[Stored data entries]
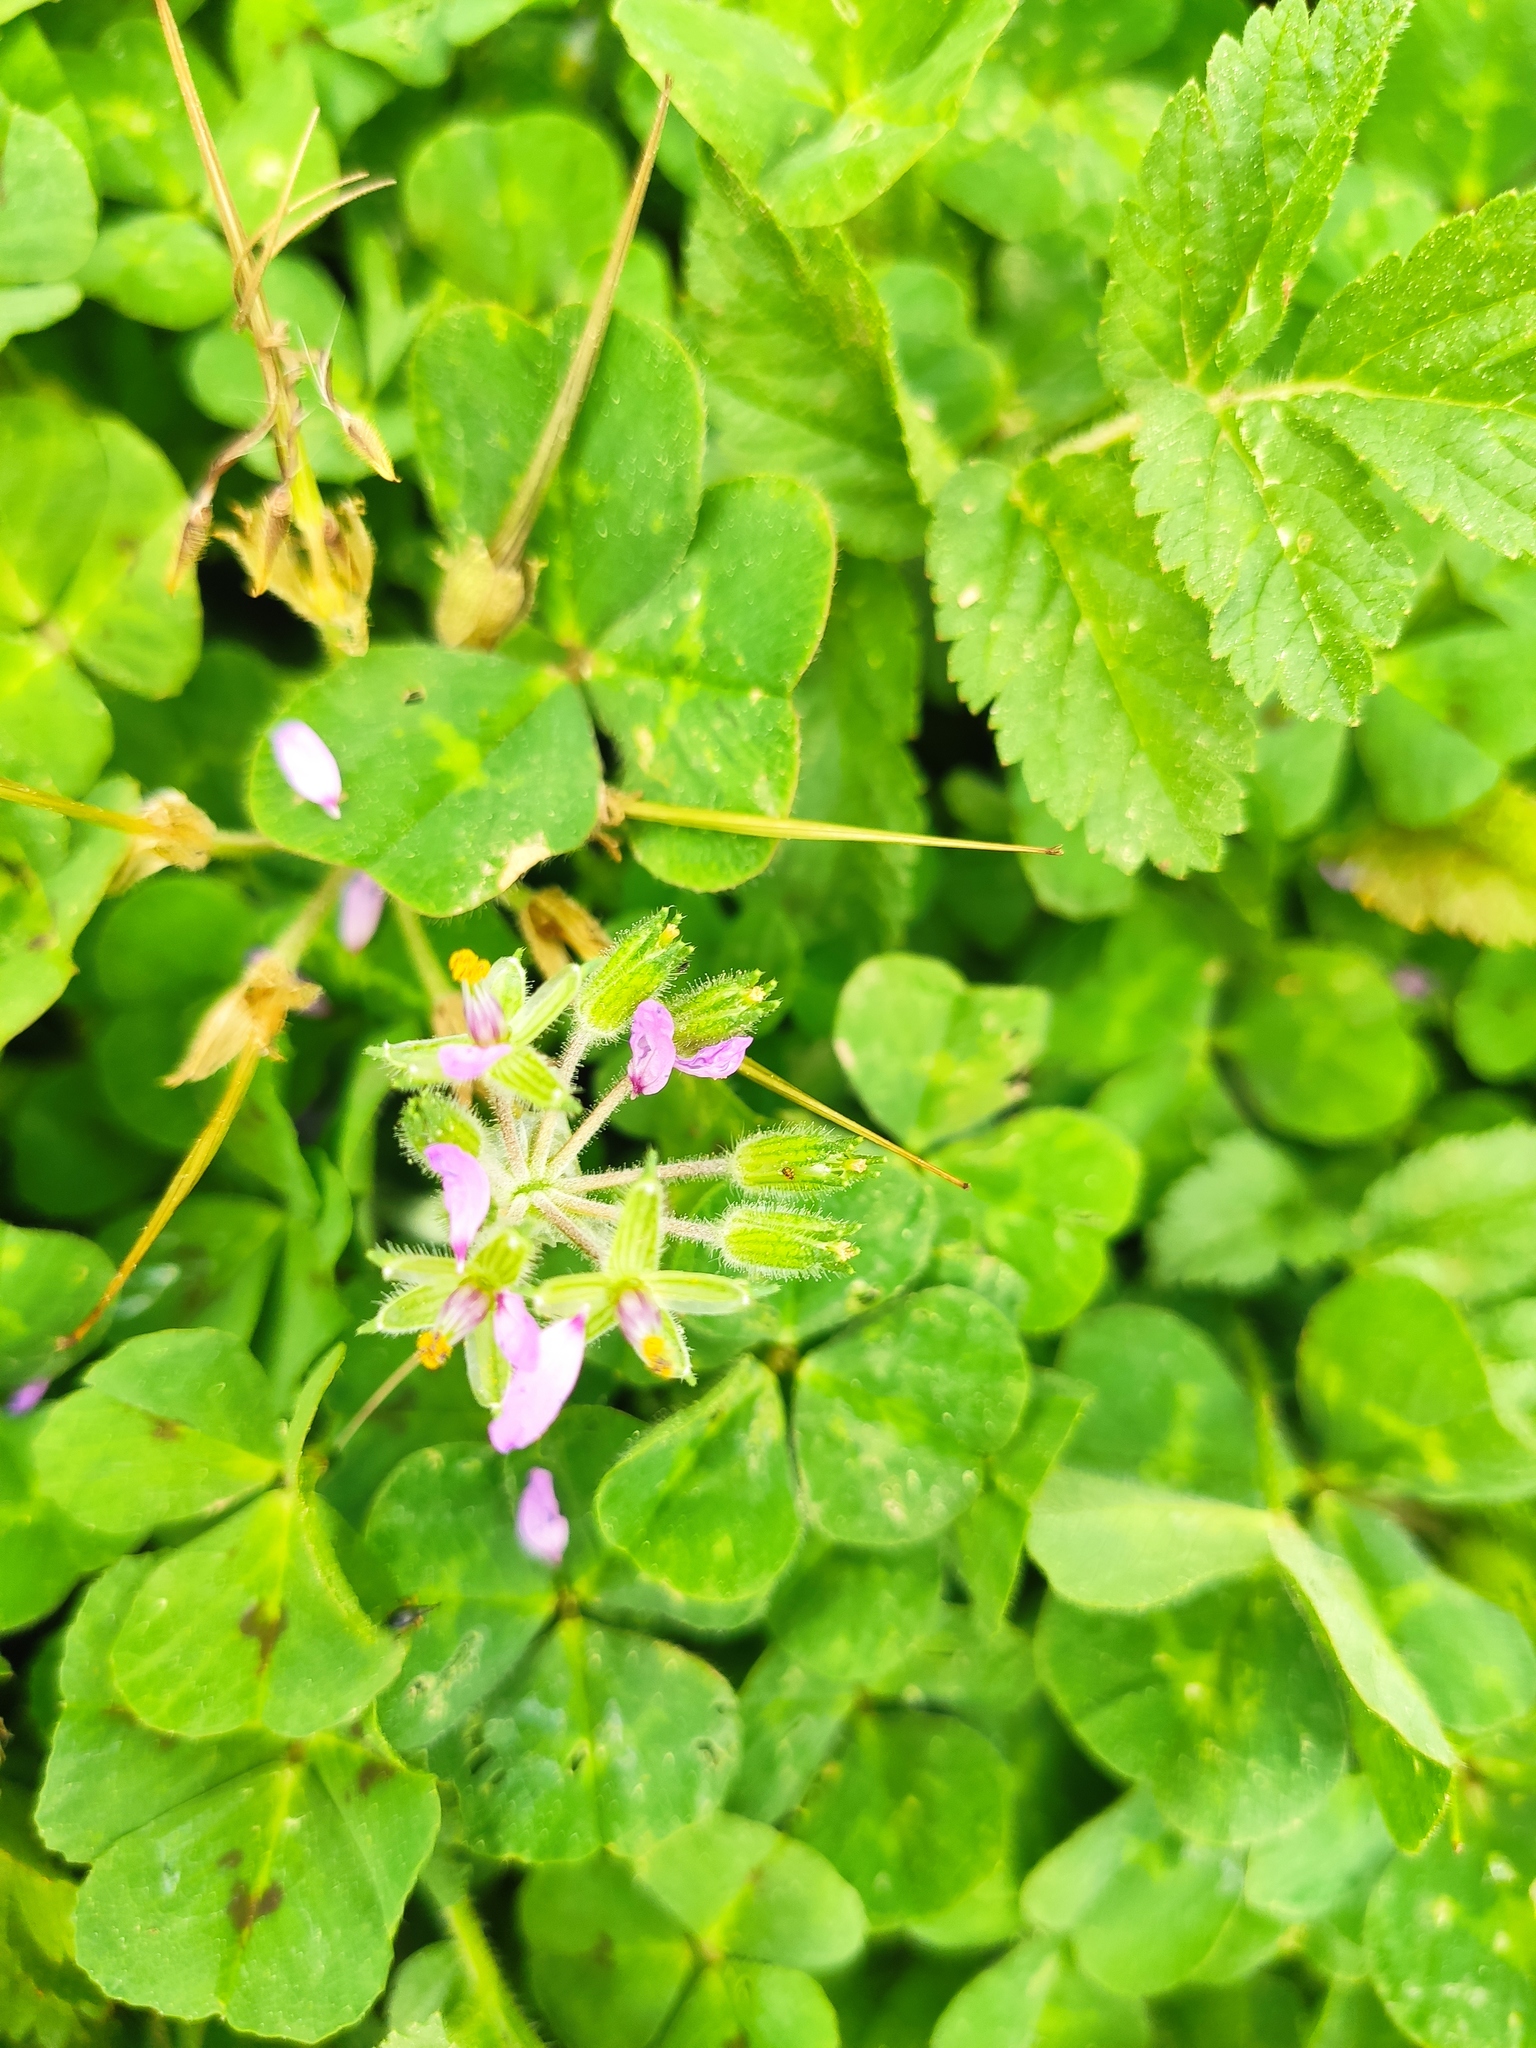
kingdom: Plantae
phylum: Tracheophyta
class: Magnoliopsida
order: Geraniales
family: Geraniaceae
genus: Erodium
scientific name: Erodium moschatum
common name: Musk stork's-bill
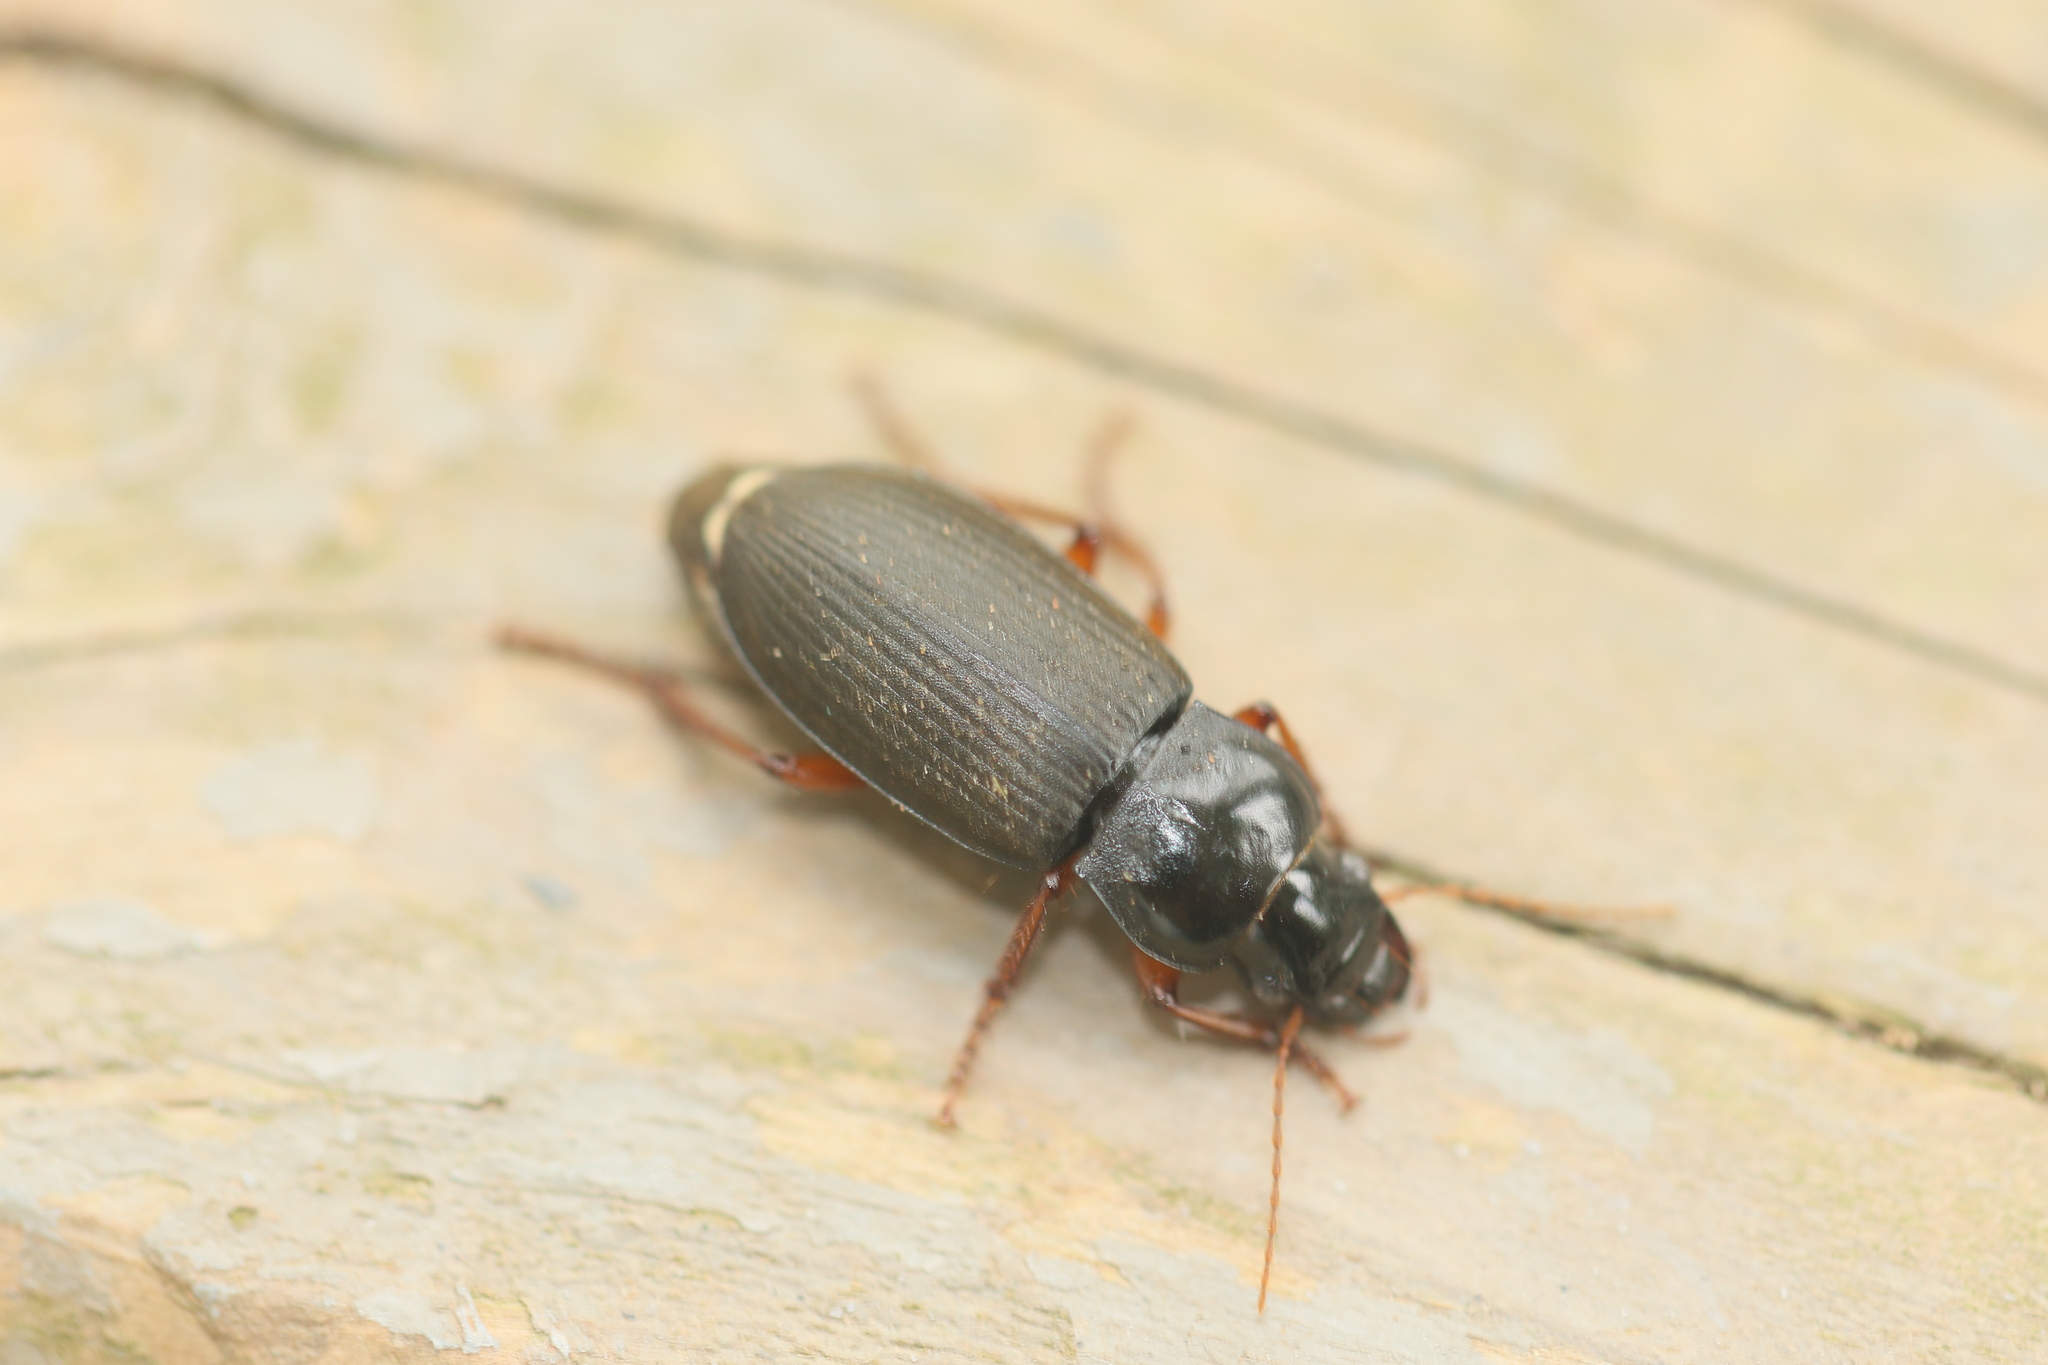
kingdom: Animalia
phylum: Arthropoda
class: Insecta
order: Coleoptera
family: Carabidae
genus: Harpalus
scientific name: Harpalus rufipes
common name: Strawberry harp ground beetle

** Directions for this task **
Copy out every line of the records above word for word, omitting the pictures.

** Task answer **
kingdom: Plantae
phylum: Tracheophyta
class: Magnoliopsida
order: Geraniales
family: Geraniaceae
genus: Erodium
scientific name: Erodium moschatum
common name: Musk stork's-bill
kingdom: Animalia
phylum: Arthropoda
class: Insecta
order: Coleoptera
family: Carabidae
genus: Harpalus
scientific name: Harpalus rufipes
common name: Strawberry harp ground beetle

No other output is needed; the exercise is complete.